*** Given information ***

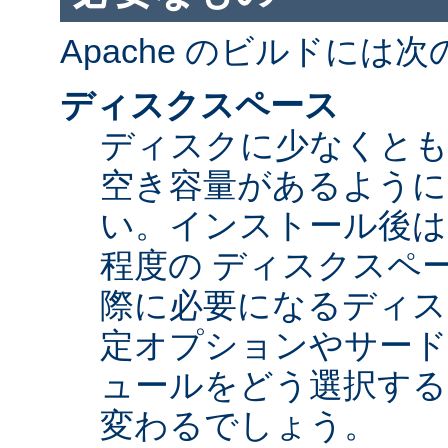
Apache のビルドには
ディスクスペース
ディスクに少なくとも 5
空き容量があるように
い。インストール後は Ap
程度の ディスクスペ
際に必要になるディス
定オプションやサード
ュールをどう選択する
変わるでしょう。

***

Pictures don't belong in the copy. Restate all the entries exactly.

Apache のビルドには
ディスクスペース
ディスクに少なくとも 5
空き容量があるように
い。インストール後は Ap
程度の ディスクスペ
際に必要になるディス
定オプションやサード
ュールをどう選択する
変わるでしょう。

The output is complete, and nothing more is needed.